The findings underscore the important role that government policies aimed at reducing structural stigma can have on improving health, including mental health.

“These are high school students so they aren’t getting married any time soon, for the most part,” says Julia Raifman, the study’s lead author and a post-doctoral researcher at Johns Hopkins University, in a released statement. “Still, permitting same-sex marriage reduces structural stigma associated with sexual orientation. There may be something about having equal rights — even if they have no immediate plans to take advantage of them — that makes students feel less stigmatized and more hopeful for the future.”

As background information in the study points out, suicide is the second leading cause of death (behind accidents) among young people aged 15 to 24 years in the United States. The rate is considerably higher for teens who identify as sexual minorities. Federal research published last year found that more than 29 percent of LGB high school students (grades 9 through 12) reported attempting suicide within the previous 12 months. That compared to 6 percent of heterosexual students.

Study details

For their study, the Hopkins University researchers used data collected between 1999 and 2015 by the Centers for Disease Control and Prevention as part of its Youth Risk Behavior Surveillance System — a survey conducted every two years. The data included survey responses from more than 760,000 students in 47 states, including 32 of the 35 states that had passed laws to legalize same-sex marriage by Jan. 1, 2017. (Minnesota passed such a law in August 2013.)

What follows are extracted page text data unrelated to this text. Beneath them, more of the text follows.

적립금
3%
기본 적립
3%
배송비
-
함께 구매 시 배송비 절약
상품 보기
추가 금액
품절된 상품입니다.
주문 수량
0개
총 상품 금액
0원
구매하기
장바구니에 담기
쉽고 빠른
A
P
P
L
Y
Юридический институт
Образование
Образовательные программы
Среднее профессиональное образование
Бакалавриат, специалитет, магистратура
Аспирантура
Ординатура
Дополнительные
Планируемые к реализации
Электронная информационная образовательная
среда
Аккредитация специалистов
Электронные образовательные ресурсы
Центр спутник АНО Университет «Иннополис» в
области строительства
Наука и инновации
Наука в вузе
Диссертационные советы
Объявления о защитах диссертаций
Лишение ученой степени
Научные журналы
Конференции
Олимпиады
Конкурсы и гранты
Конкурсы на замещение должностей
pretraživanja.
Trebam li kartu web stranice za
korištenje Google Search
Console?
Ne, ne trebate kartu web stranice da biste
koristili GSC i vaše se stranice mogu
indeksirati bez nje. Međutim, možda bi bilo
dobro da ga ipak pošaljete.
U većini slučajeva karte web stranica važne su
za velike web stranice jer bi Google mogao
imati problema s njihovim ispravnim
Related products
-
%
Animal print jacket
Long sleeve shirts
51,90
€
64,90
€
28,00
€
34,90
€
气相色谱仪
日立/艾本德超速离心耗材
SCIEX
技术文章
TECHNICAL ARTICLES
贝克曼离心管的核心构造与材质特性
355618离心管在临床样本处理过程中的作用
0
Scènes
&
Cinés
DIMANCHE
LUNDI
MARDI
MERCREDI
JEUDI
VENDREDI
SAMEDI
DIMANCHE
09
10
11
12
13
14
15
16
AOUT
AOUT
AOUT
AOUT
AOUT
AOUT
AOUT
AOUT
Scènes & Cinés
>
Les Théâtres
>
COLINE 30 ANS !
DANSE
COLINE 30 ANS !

First, the researchers established attempted-suicide rates within each state that passed a same-sex marriage law — both for the five years leading up to the law’s implementation and for at least two years afterward. They then compared those rates with those for the states that did not enact same-sex marriage laws.

The analysis found that states that passed a law legalizing same-sex marriage experienced, on average, a 7 percent decline in suicide attempts among their high school students after the law was implemented. Most of that association was concentrated among young people who identified as LGB. Their suicide attempts declined 14 percent, on average, in states that implemented same-sex marriage laws.

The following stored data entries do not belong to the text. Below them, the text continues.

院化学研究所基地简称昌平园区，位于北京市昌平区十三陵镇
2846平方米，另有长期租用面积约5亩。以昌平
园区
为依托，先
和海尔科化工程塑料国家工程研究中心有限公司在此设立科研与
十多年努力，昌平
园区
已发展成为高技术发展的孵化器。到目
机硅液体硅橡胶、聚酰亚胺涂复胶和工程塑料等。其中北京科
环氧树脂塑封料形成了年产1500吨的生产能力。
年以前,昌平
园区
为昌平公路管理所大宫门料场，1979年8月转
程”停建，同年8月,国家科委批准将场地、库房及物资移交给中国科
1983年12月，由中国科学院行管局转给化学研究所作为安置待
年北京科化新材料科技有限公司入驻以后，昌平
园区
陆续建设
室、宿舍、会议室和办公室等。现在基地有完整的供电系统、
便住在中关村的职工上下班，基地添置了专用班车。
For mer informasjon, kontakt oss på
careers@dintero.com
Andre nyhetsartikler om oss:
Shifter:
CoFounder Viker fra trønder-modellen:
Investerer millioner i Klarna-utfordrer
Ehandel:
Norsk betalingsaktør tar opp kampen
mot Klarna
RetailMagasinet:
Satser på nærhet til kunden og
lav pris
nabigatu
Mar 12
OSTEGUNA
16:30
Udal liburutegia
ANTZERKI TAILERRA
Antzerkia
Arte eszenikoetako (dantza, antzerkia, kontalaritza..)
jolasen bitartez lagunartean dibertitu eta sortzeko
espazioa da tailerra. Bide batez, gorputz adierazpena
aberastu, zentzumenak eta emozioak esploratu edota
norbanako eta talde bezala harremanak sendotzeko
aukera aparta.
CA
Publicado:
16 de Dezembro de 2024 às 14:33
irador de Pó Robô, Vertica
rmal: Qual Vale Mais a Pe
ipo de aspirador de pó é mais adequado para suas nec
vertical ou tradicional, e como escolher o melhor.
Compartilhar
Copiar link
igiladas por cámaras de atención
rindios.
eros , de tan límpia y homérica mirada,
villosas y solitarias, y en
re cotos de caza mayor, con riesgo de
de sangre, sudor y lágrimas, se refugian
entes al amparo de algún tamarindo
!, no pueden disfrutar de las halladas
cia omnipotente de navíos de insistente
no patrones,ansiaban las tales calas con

States that did not enact such laws saw no drop in suicide attempts among their high school youth.

Raifman and her colleagues estimate that more than 134,000 fewer teens attempted suicide every year that their state permitted same-sex marriages. 

“These results reflect an important reduction in adolescent emotional distress and risk of mortality from suicide,” they write.

Implications for future policies

The study is an observational one, so it can show only a correlation, not a direct causation, between passage of the same-sex marriage laws and a reduction in teen suicide attempts. Still, the study’s findings support prior research that has found that legalizing same-sex marriage is positively associated with improvements in both the physical and mental health of adults within the LGB and other sexual minority communities.

As Raifman explained to Guardian reporter Nicola Davis, the current study didn’t examine why same-sex marriage laws had such an impact on LGB youth, but several factors are likely involved.

“Those include whether the policies themselves reduce perceived stigma among adolescents — and that may drive reductions in suicide attempts — but it is also possible that same-sex marriage policies drive social change among parents, teachers and peers of sexual minority adolescents,” she said. “It is also possible that the campaigns around same-sex marriage policies are responsible for changing the experiences of LGB adolescents.” 

Raifman warns that while legalizing same-sex marriage may have helped to reduce teen suicide attempts, other policies — ones that take away rights or add to stigma — could have the opposite effect.

“We can all agree that reducing adolescent suicide attempts is a good thing, regardless of our political views,” she says in the released statement. “Policymakers need to be aware that policies on sexual minority rights can have a real effect on the mental health of adolescents. The policies at the top can dictate in ways both positive and negative what happens further down.”